Convert the entries from the line containing "- [x] 12.4 CSP 違反検出テスト実装" through the end of the entries into a JSON list of strings, one string per line, omitting blank lines.

★ ★ ★

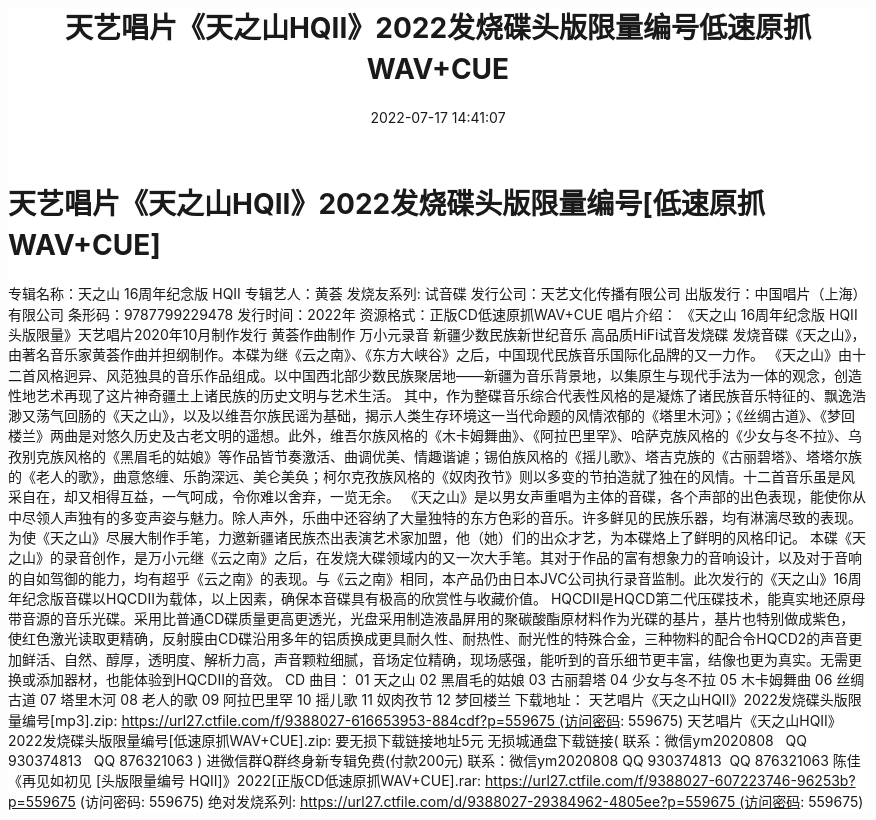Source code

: ﻿---
title: 天艺唱片《天之山HQII》2022发烧碟头版限量编号低速原抓WAV+CUE
date: 2022-07-17 14:41:07
categories: WAV车载音乐、镜像
tags: 华语中文
---
# 天艺唱片《天之山HQII》2022发烧碟头版限量编号[低速原抓WAV+CUE]

专辑名称：天之山 16周年纪念版 HQII
专辑艺人：黄荟
发烧友系列: 试音碟
发行公司：天艺文化传播有限公司
出版发行：中国唱片（上海）有限公司
条形码：9787799229478
发行时间：2022年
资源格式：正版CD低速原抓WAV+CUE
唱片介绍：
《天之山 16周年纪念版 HQII头版限量》天艺唱片2020年10月制作发行 黄荟作曲制作 万小元录音 新疆少数民族新世纪音乐
高品质HiFi试音发烧碟
发烧音碟《天之山》，由著名音乐家黄荟作曲并担纲制作。本碟为继《云之南》、《东方大峡谷》之后，中国现代民族音乐国际化品牌的又一力作。
《天之山》由十二首风格迥异、风范独具的音乐作品组成。以中国西北部少数民族聚居地——新疆为音乐背景地，以集原生与现代手法为一体的观念，创造性地艺术再现了这片神奇疆土上诸民族的历史文明与艺术生活。
其中，作为整碟音乐综合代表性风格的是凝炼了诸民族音乐特征的、飘逸浩渺又荡气回肠的《天之山》，以及以维吾尔族民谣为基础，揭示人类生存环境这一当代命题的风情浓郁的《塔里木河》；《丝绸古道》、《梦回楼兰》两曲是对悠久历史及古老文明的遥想。此外，维吾尔族风格的《木卡姆舞曲》、《阿拉巴里罕》、哈萨克族风格的《少女与冬不拉》、乌孜别克族风格的《黑眉毛的姑娘》等作品皆节奏激活、曲调优美、情趣谐谑；锡伯族风格的《摇儿歌》、塔吉克族的《古丽碧塔》、塔塔尔族的《老人的歌》，曲意悠缠、乐韵深远、美仑美奂；柯尔克孜族风格的《奴肉孜节》则以多变的节拍造就了独在的风情。十二首音乐虽是风采自在，却又相得互益，一气呵成，令你难以舍弃，一览无余。
《天之山》是以男女声重唱为主体的音碟，各个声部的出色表现，能使你从中尽领人声独有的多变声姿与魅力。除人声外，乐曲中还容纳了大量独特的东方色彩的音乐。许多鲜见的民族乐器，均有淋漓尽致的表现。为使《天之山》尽展大制作手笔，力邀新疆诸民族杰出表演艺术家加盟，他（她）们的出众才艺，为本碟烙上了鲜明的风格印记。
本碟《天之山》的录音创作，是万小元继《云之南》之后，在发烧大碟领域内的又一次大手笔。其对于作品的富有想象力的音响设计，以及对于音响的自如驾御的能力，均有超乎《云之南》的表现。与《云之南》相同，本产品仍由日本JVC公司执行录音监制。此次发行的《天之山》16周年纪念版音碟以HQCDII为载体，以上因素，确保本音碟具有极高的欣赏性与收藏价值。
HQCDII是HQCD第二代压碟技术，能真实地还原母带音源的音乐光碟。采用比普通CD碟质量更高更透光，光盘采用制造液晶屏用的聚碳酸酯原材料作为光碟的基片，基片也特别做成紫色，使红色激光读取更精确，反射膜由CD碟沿用多年的铝质换成更具耐久性、耐热性、耐光性的特殊合金，三种物料的配合令HQCD2的声音更加鲜活、自然、醇厚，透明度、解析力高，声音颗粒细腻，音场定位精确，现场感强，能听到的音乐细节更丰富，结像也更为真实。无需更换或添加器材，也能体验到HQCDII的音效。
CD 曲目：
01 天之山
02 黑眉毛的姑娘
03 古丽碧塔
04 少女与冬不拉
05 木卡姆舞曲
06 丝绸古道
07 塔里木河
08 老人的歌
09 阿拉巴里罕
10 摇儿歌
11 奴肉孜节
12 梦回楼兰
下载地址：
天艺唱片《天之山HQII》2022发烧碟头版限量编号[mp3].zip: https://url27.ctfile.com/f/9388027-616653953-884cdf?p=559675 (访问密码:
559675)
天艺唱片《天之山HQII》2022发烧碟头版限量编号[低速原抓WAV+CUE].zip:
要无损下载链接地址5元
无损城通盘下载链接( 联系：微信ym2020808   QQ
930374813   QQ 876321063
)
进微信群Q群终身新专辑免费(付款200元)
联系：微信ym2020808 QQ 930374813  QQ
876321063
陈佳《再见如初见 [头版限量编号 HQII]》2022[正版CD低速原抓WAV+CUE].rar:
https://url27.ctfile.com/f/9388027-607223746-96253b?p=559675
(访问密码: 559675)
绝对发烧系列: https://url27.ctfile.com/d/9388027-29384962-4805ee?p=559675 (访问密码:
559675)
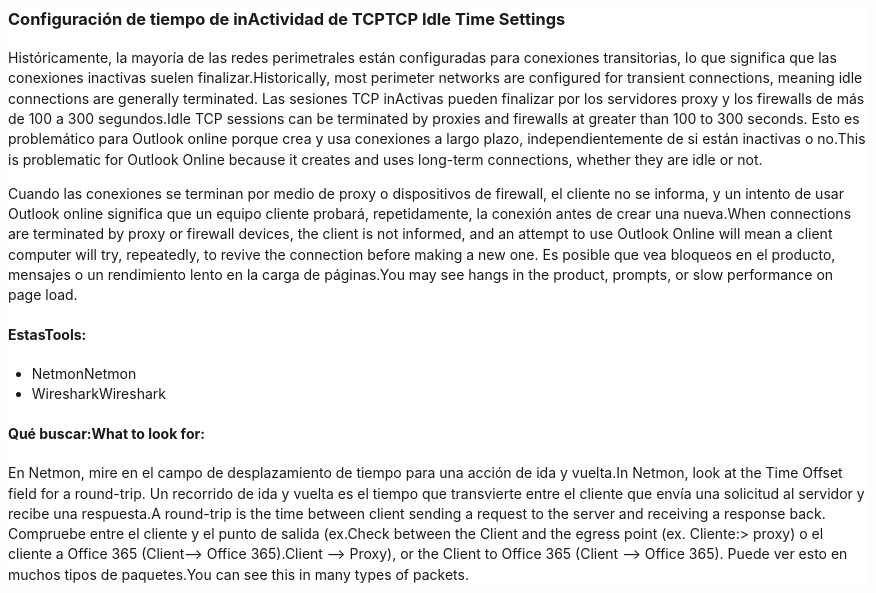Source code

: ### <a name="tcp-idle-time-settings"></a><span data-ttu-id="2c6ed-296">Configuración de tiempo de inActividad de TCP</span><span class="sxs-lookup"><span data-stu-id="2c6ed-296">TCP Idle Time Settings</span></span>

<span data-ttu-id="2c6ed-297">Históricamente, la mayoría de las redes perimetrales están configuradas para conexiones transitorias, lo que significa que las conexiones inactivas suelen finalizar.</span><span class="sxs-lookup"><span data-stu-id="2c6ed-297">Historically, most perimeter networks are configured for transient connections, meaning idle connections are generally terminated.</span></span> <span data-ttu-id="2c6ed-298">Las sesiones TCP inActivas pueden finalizar por los servidores proxy y los firewalls de más de 100 a 300 segundos.</span><span class="sxs-lookup"><span data-stu-id="2c6ed-298">Idle TCP sessions can be terminated by proxies and firewalls at greater than 100 to 300 seconds.</span></span> <span data-ttu-id="2c6ed-299">Esto es problemático para Outlook online porque crea y usa conexiones a largo plazo, independientemente de si están inactivas o no.</span><span class="sxs-lookup"><span data-stu-id="2c6ed-299">This is problematic for Outlook Online because it creates and uses long-term connections, whether they are idle or not.</span></span>  

<span data-ttu-id="2c6ed-300">Cuando las conexiones se terminan por medio de proxy o dispositivos de firewall, el cliente no se informa, y un intento de usar Outlook online significa que un equipo cliente probará, repetidamente, la conexión antes de crear una nueva.</span><span class="sxs-lookup"><span data-stu-id="2c6ed-300">When connections are terminated by proxy or firewall devices, the client is not informed, and an attempt to use Outlook Online will mean a client computer will try, repeatedly, to revive the connection before making a new one.</span></span> <span data-ttu-id="2c6ed-301">Es posible que vea bloqueos en el producto, mensajes o un rendimiento lento en la carga de páginas.</span><span class="sxs-lookup"><span data-stu-id="2c6ed-301">You may see hangs in the product, prompts, or slow performance on page load.</span></span>

#### <a name="tools"></a><span data-ttu-id="2c6ed-302">Estas</span><span class="sxs-lookup"><span data-stu-id="2c6ed-302">Tools:</span></span>

- <span data-ttu-id="2c6ed-303">Netmon</span><span class="sxs-lookup"><span data-stu-id="2c6ed-303">Netmon</span></span>
- <span data-ttu-id="2c6ed-304">Wireshark</span><span class="sxs-lookup"><span data-stu-id="2c6ed-304">Wireshark</span></span>

#### <a name="what-to-look-for"></a><span data-ttu-id="2c6ed-305">Qué buscar:</span><span class="sxs-lookup"><span data-stu-id="2c6ed-305">What to look for:</span></span>

<span data-ttu-id="2c6ed-306">En Netmon, mire en el campo de desplazamiento de tiempo para una acción de ida y vuelta.</span><span class="sxs-lookup"><span data-stu-id="2c6ed-306">In Netmon, look at the Time Offset field for a round-trip.</span></span> <span data-ttu-id="2c6ed-307">Un recorrido de ida y vuelta es el tiempo que transvierte entre el cliente que envía una solicitud al servidor y recibe una respuesta.</span><span class="sxs-lookup"><span data-stu-id="2c6ed-307">A round-trip is the time between client sending a request to the server and receiving a response back.</span></span> <span data-ttu-id="2c6ed-308">Compruebe entre el cliente y el punto de salida (ex.</span><span class="sxs-lookup"><span data-stu-id="2c6ed-308">Check between the Client and the egress point (ex.</span></span> <span data-ttu-id="2c6ed-309">Cliente:\> proxy) o el cliente a Office 365 (Client--\> Office 365).</span><span class="sxs-lookup"><span data-stu-id="2c6ed-309">Client --\> Proxy), or the Client to Office 365 (Client --\> Office 365).</span></span> <span data-ttu-id="2c6ed-310">Puede ver esto en muchos tipos de paquetes.</span><span class="sxs-lookup"><span data-stu-id="2c6ed-310">You can see this in many types of packets.</span></span> 
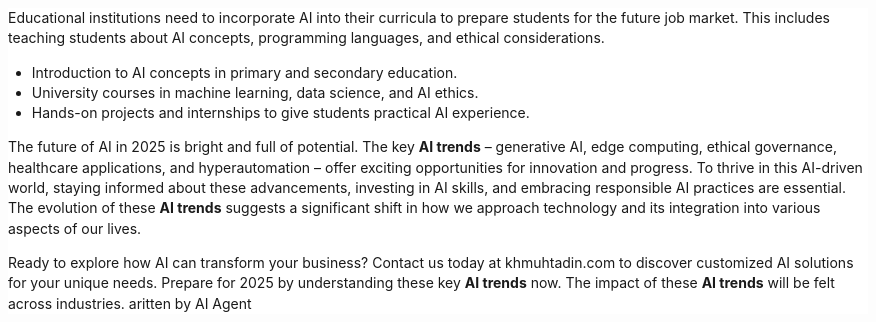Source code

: Educational institutions need to incorporate AI into their curricula to prepare students for the future job market. This includes teaching students about AI concepts, programming languages, and ethical considerations.

*   Introduction to AI concepts in primary and secondary education.
*   University courses in machine learning, data science, and AI ethics.
*   Hands-on projects and internships to give students practical AI experience.

The future of AI in 2025 is bright and full of potential. The key **AI trends** – generative AI, edge computing, ethical governance, healthcare applications, and hyperautomation – offer exciting opportunities for innovation and progress. To thrive in this AI-driven world, staying informed about these advancements, investing in AI skills, and embracing responsible AI practices are essential. The evolution of these **AI trends** suggests a significant shift in how we approach technology and its integration into various aspects of our lives.

Ready to explore how AI can transform your business? Contact us today at khmuhtadin.com to discover customized AI solutions for your unique needs. Prepare for 2025 by understanding these key **AI trends** now. The impact of these **AI trends** will be felt across industries.
aritten by AI Agent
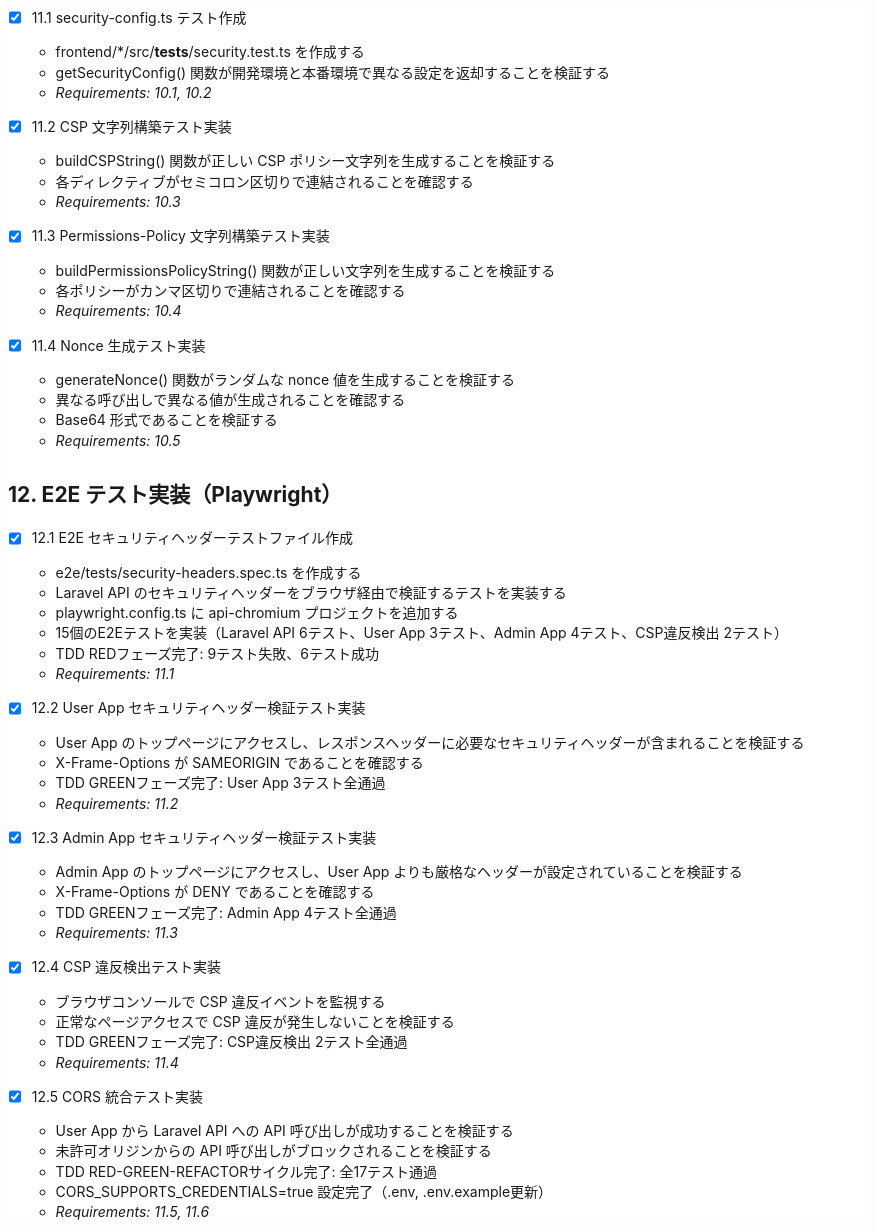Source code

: - [x] 11.1 security-config.ts テスト作成
  - frontend/*/src/__tests__/security.test.ts を作成する
  - getSecurityConfig() 関数が開発環境と本番環境で異なる設定を返却することを検証する
  - _Requirements: 10.1, 10.2_

- [x] 11.2 CSP 文字列構築テスト実装
  - buildCSPString() 関数が正しい CSP ポリシー文字列を生成することを検証する
  - 各ディレクティブがセミコロン区切りで連結されることを確認する
  - _Requirements: 10.3_

- [x] 11.3 Permissions-Policy 文字列構築テスト実装
  - buildPermissionsPolicyString() 関数が正しい文字列を生成することを検証する
  - 各ポリシーがカンマ区切りで連結されることを確認する
  - _Requirements: 10.4_

- [x] 11.4 Nonce 生成テスト実装
  - generateNonce() 関数がランダムな nonce 値を生成することを検証する
  - 異なる呼び出しで異なる値が生成されることを確認する
  - Base64 形式であることを検証する
  - _Requirements: 10.5_

## 12. E2E テスト実装（Playwright）

- [x] 12.1 E2E セキュリティヘッダーテストファイル作成
  - e2e/tests/security-headers.spec.ts を作成する
  - Laravel API のセキュリティヘッダーをブラウザ経由で検証するテストを実装する
  - playwright.config.ts に api-chromium プロジェクトを追加する
  - 15個のE2Eテストを実装（Laravel API 6テスト、User App 3テスト、Admin App 4テスト、CSP違反検出 2テスト）
  - TDD REDフェーズ完了: 9テスト失敗、6テスト成功
  - _Requirements: 11.1_

- [x] 12.2 User App セキュリティヘッダー検証テスト実装
  - User App のトップページにアクセスし、レスポンスヘッダーに必要なセキュリティヘッダーが含まれることを検証する
  - X-Frame-Options が SAMEORIGIN であることを確認する
  - TDD GREENフェーズ完了: User App 3テスト全通過
  - _Requirements: 11.2_

- [x] 12.3 Admin App セキュリティヘッダー検証テスト実装
  - Admin App のトップページにアクセスし、User App よりも厳格なヘッダーが設定されていることを検証する
  - X-Frame-Options が DENY であることを確認する
  - TDD GREENフェーズ完了: Admin App 4テスト全通過
  - _Requirements: 11.3_

- [x] 12.4 CSP 違反検出テスト実装
  - ブラウザコンソールで CSP 違反イベントを監視する
  - 正常なページアクセスで CSP 違反が発生しないことを検証する
  - TDD GREENフェーズ完了: CSP違反検出 2テスト全通過
  - _Requirements: 11.4_

- [x] 12.5 CORS 統合テスト実装
  - User App から Laravel API への API 呼び出しが成功することを検証する
  - 未許可オリジンからの API 呼び出しがブロックされることを検証する
  - TDD RED-GREEN-REFACTORサイクル完了: 全17テスト通過
  - CORS_SUPPORTS_CREDENTIALS=true 設定完了（.env, .env.example更新）
  - _Requirements: 11.5, 11.6_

★ ★ ★

◆ PROBLEM SOLUTION ◆
[
  "- [x] 12.4 CSP 違反検出テスト実装",
  "  - ブラウザコンソールで CSP 違反イベントを監視する",
  "  - 正常なページアクセスで CSP 違反が発生しないことを検証する",
  "  - TDD GREENフェーズ完了: CSP違反検出 2テスト全通過",
  "  - _Requirements: 11.4_",
  "- [x] 12.5 CORS 統合テスト実装",
  "  - User App から Laravel API への API 呼び出しが成功することを検証する",
  "  - 未許可オリジンからの API 呼び出しがブロックされることを検証する",
  "  - TDD RED-GREEN-REFACTORサイクル完了: 全17テスト通過",
  "  - CORS_SUPPORTS_CREDENTIALS=true 設定完了（.env, .env.example更新）",
  "  - _Requirements: 11.5, 11.6_"
]